PROMPT: Repeat each entry exactly. Drop every image.

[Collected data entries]
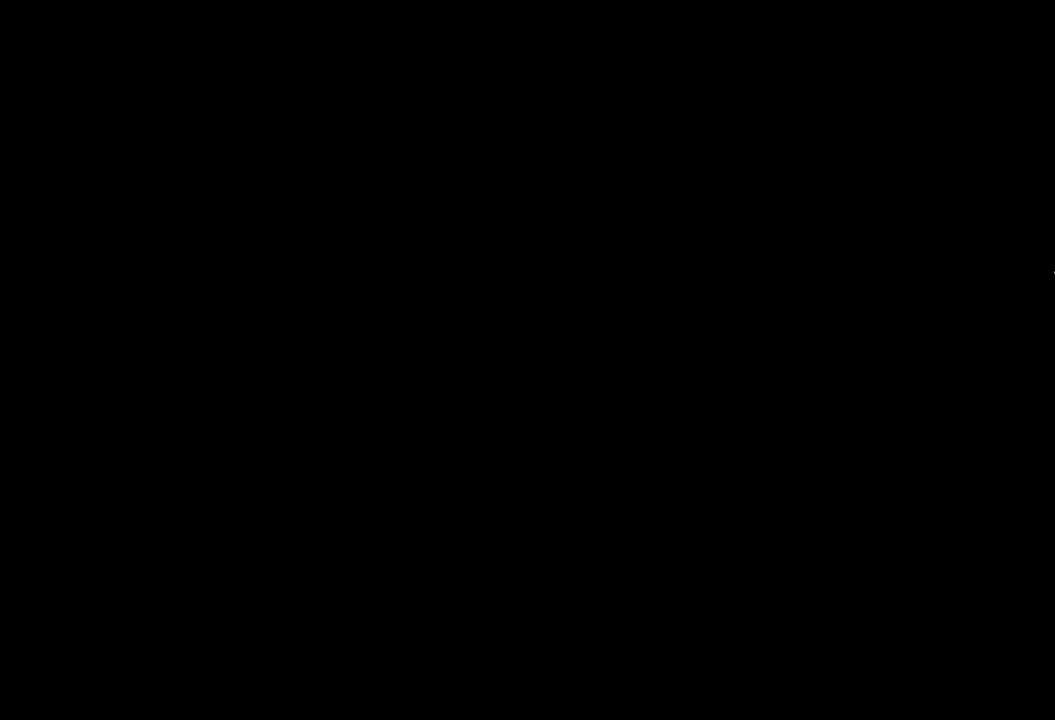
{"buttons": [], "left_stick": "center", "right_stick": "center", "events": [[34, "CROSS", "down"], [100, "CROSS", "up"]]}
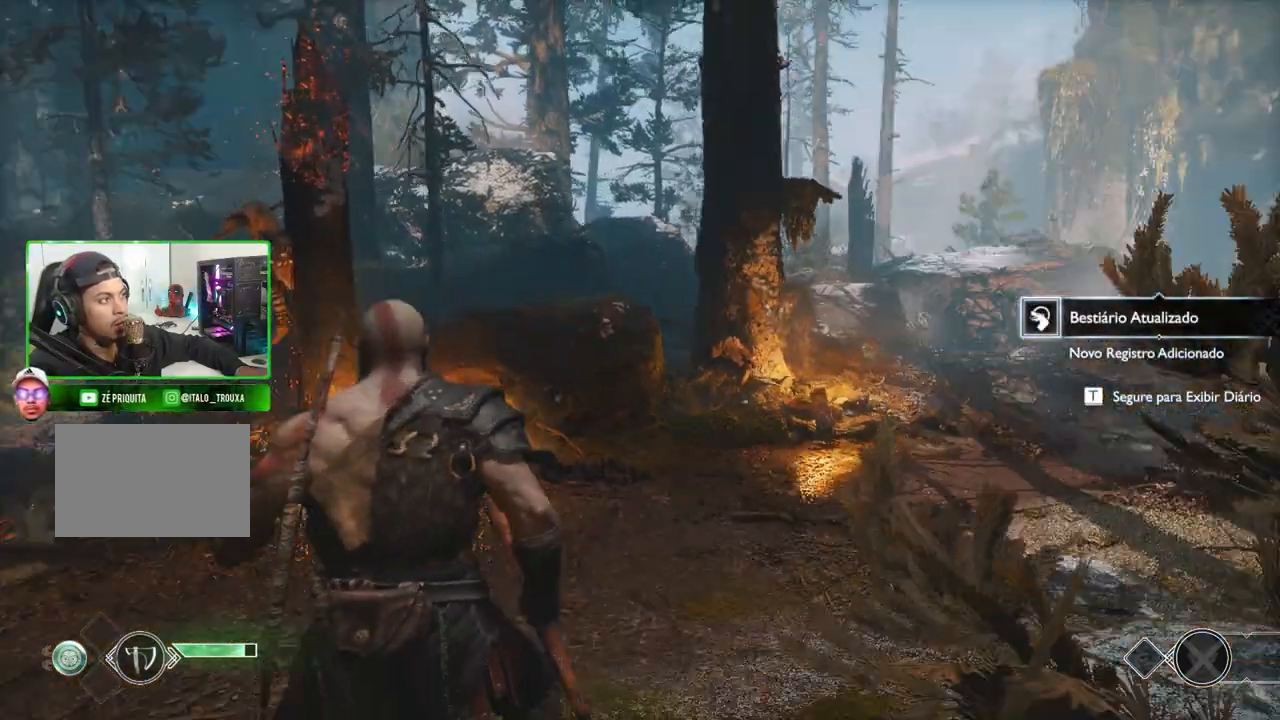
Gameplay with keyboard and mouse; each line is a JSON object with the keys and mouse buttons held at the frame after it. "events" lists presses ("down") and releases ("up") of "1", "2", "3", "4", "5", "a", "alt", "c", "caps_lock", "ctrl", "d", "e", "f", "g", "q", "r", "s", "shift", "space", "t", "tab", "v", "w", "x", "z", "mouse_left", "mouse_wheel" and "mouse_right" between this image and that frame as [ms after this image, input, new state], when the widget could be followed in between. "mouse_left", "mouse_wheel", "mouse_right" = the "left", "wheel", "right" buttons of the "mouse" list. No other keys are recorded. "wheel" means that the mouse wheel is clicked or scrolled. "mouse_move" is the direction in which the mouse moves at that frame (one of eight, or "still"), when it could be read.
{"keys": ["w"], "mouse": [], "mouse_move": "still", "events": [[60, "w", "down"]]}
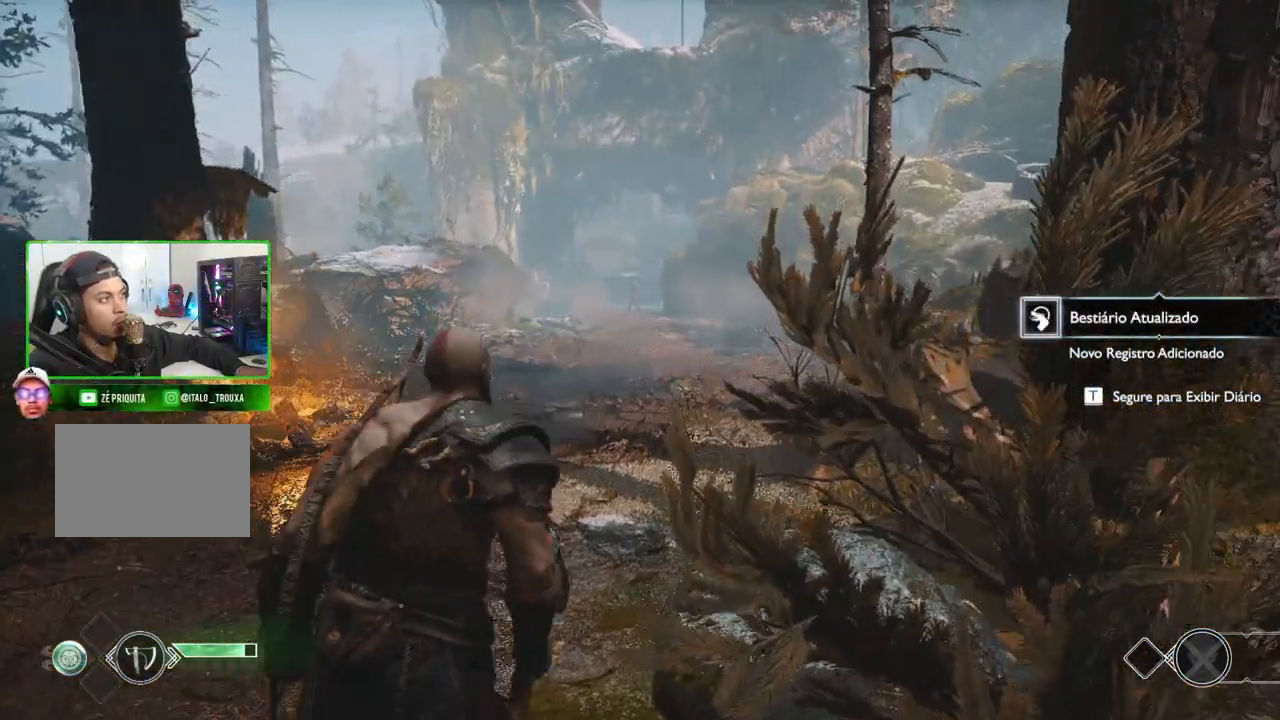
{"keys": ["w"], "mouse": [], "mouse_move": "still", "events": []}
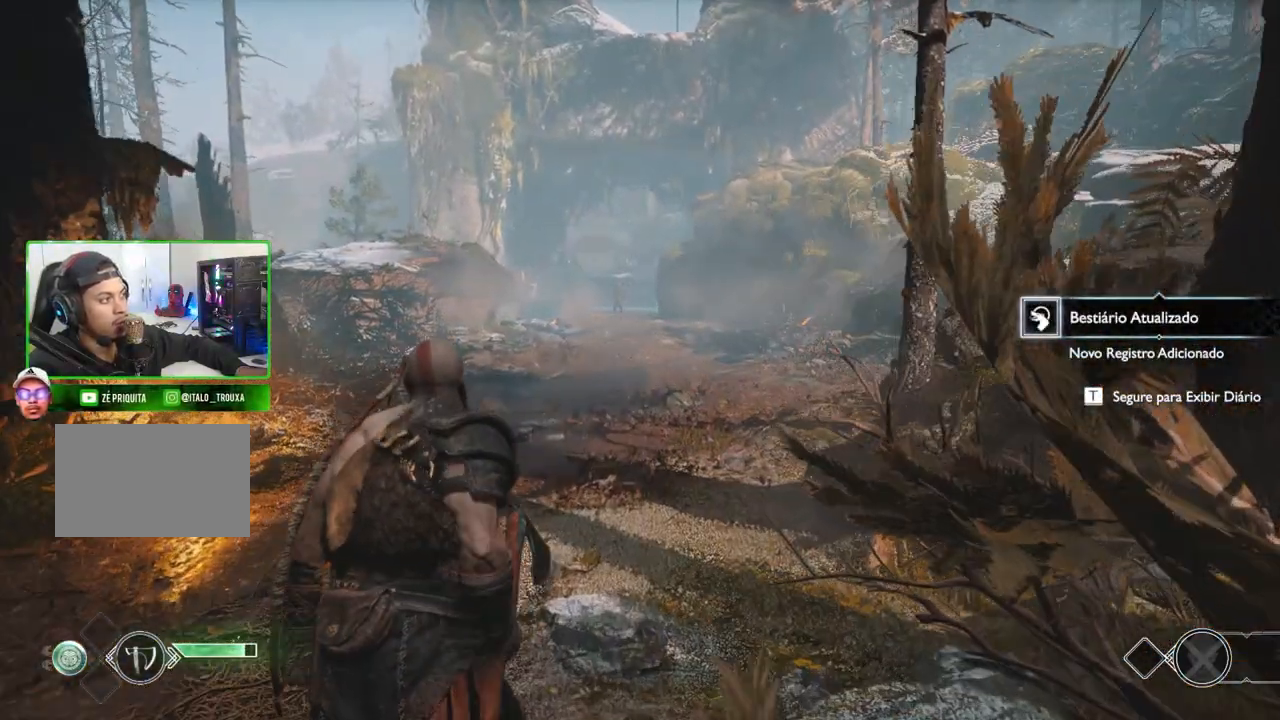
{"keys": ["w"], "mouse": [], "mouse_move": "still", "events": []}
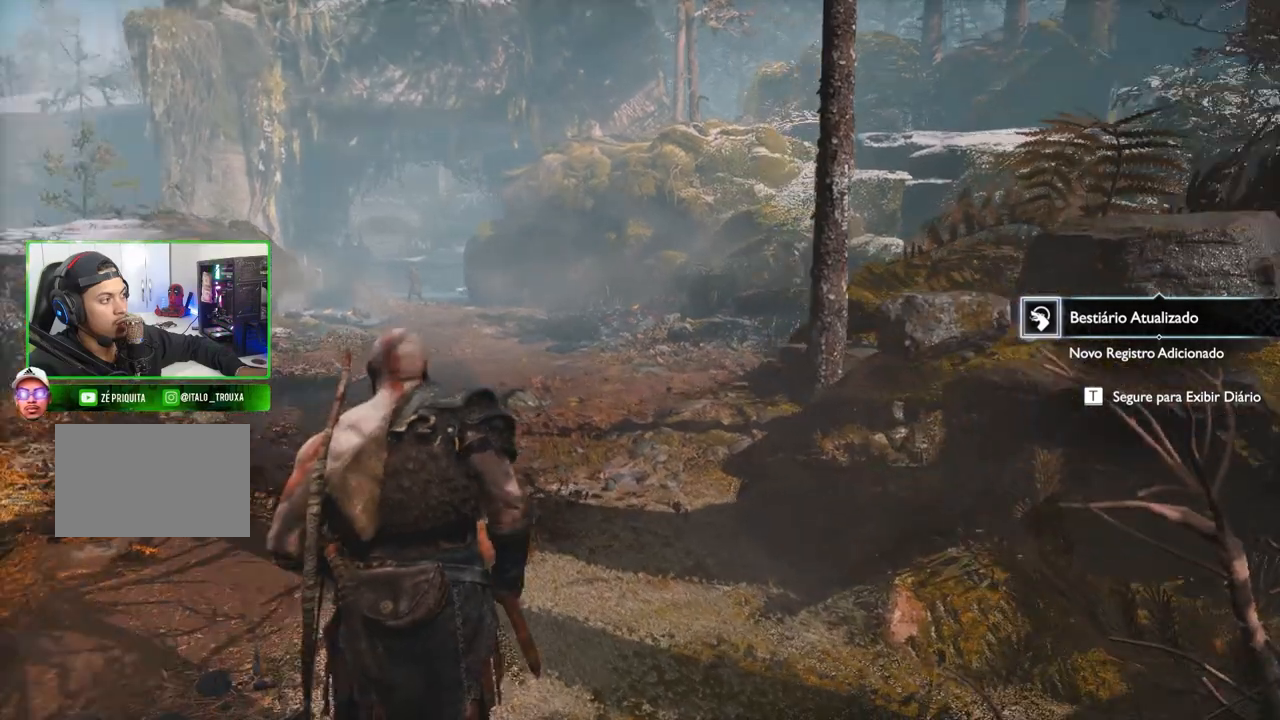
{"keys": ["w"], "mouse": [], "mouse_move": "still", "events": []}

REPLY:
{"buttons": [], "left_stick": "center", "right_stick": "center", "events": [[34, "CROSS", "down"], [100, "CROSS", "up"]]}
Gameplay with keyboard and mouse; each line is a JSON object with the keys and mouse buttons held at the frame after it. "events" lists presses ("down") and releases ("up") of "1", "2", "3", "4", "5", "a", "alt", "c", "caps_lock", "ctrl", "d", "e", "f", "g", "q", "r", "s", "shift", "space", "t", "tab", "v", "w", "x", "z", "mouse_left", "mouse_wheel" and "mouse_right" between this image and that frame as [ms after this image, input, new state], when the widget could be followed in between. "mouse_left", "mouse_wheel", "mouse_right" = the "left", "wheel", "right" buttons of the "mouse" list. No other keys are recorded. "wheel" means that the mouse wheel is clicked or scrolled. "mouse_move" is the direction in which the mouse moves at that frame (one of eight, or "still"), when it could be read.
{"keys": ["w"], "mouse": [], "mouse_move": "still", "events": [[60, "w", "down"]]}
{"keys": ["w"], "mouse": [], "mouse_move": "still", "events": []}
{"keys": ["w"], "mouse": [], "mouse_move": "still", "events": []}
{"keys": ["w"], "mouse": [], "mouse_move": "still", "events": []}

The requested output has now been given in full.